» What is required: Reproduce every line of text in the data below character for character, and leave the images out of your answer.

» Provided information:
⁂

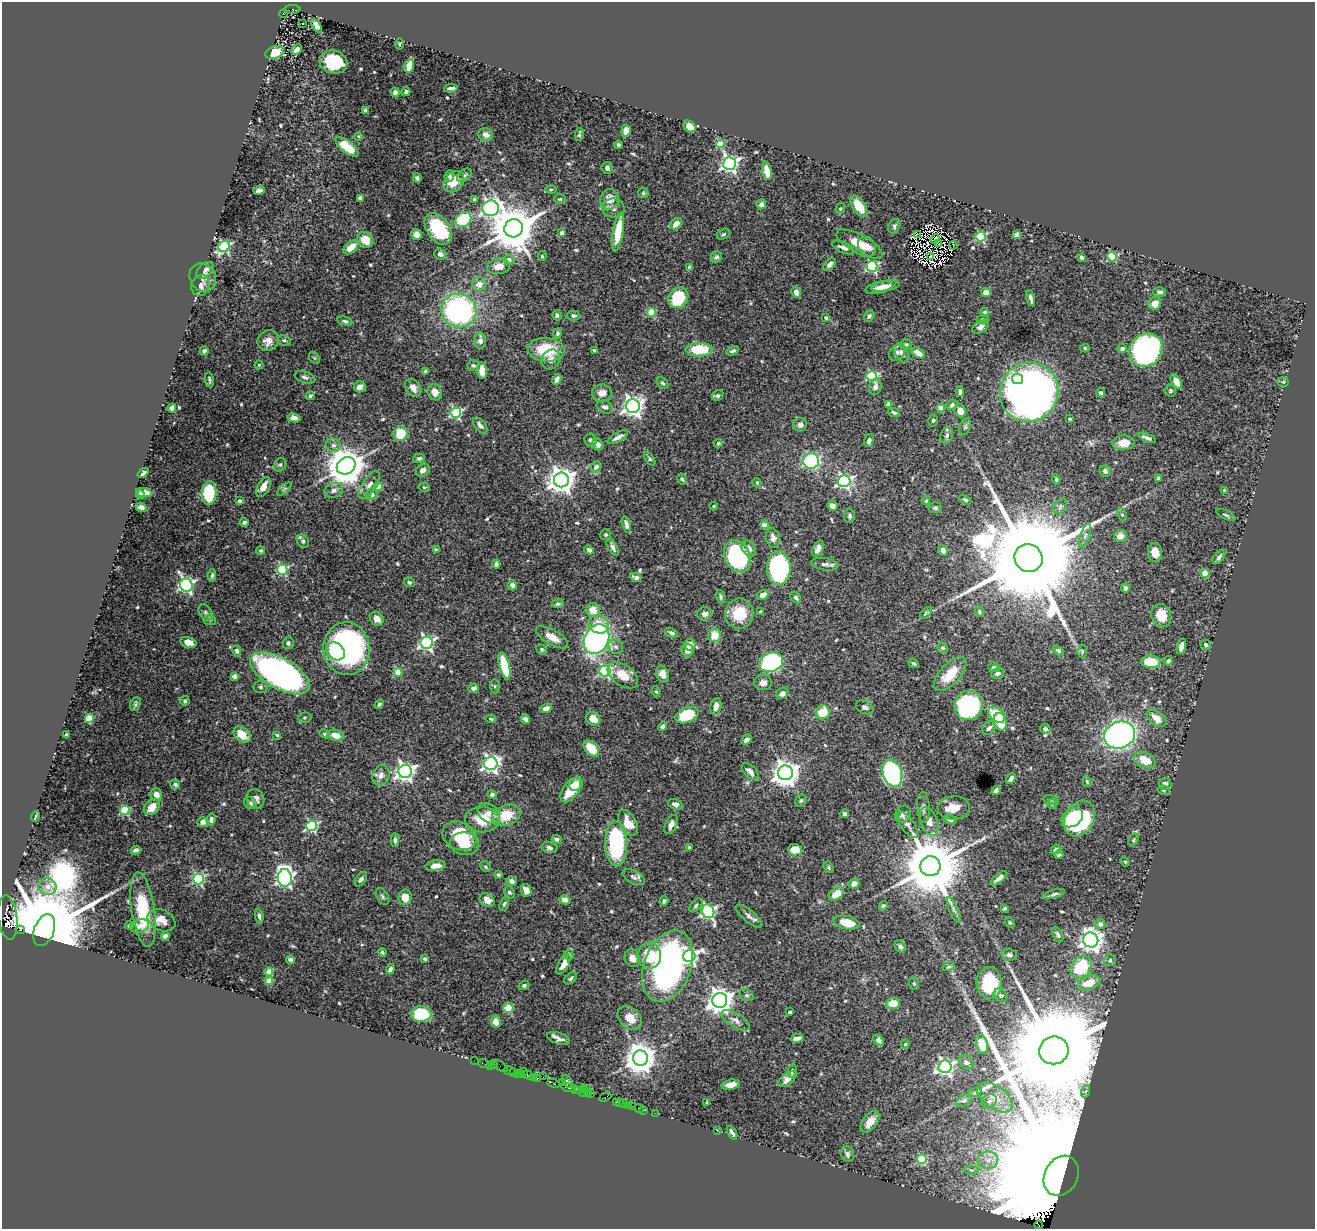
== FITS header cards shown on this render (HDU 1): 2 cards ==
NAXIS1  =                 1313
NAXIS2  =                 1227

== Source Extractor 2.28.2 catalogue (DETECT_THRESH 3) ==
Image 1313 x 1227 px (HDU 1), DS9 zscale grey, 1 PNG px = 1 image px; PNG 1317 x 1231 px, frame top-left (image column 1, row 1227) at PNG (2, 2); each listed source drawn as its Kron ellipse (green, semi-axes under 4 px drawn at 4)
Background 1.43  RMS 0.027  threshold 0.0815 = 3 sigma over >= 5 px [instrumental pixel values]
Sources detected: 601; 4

⁂

» Correct answer:
== FITS header cards shown on this render (HDU 1): 2 cards ==
NAXIS1  =                 1313
NAXIS2  =                 1227

== Source Extractor 2.28.2 catalogue (DETECT_THRESH 3) ==
Image 1313 x 1227 px (HDU 1), DS9 zscale grey, 1 PNG px = 1 image px; PNG 1317 x 1231 px, frame top-left (image column 1, row 1227) at PNG (2, 2); each listed source drawn as its Kron ellipse (green, semi-axes under 4 px drawn at 4)
Background 1.43  RMS 0.027  threshold 0.0815 = 3 sigma over >= 5 px [instrumental pixel values]
Sources detected: 601; 4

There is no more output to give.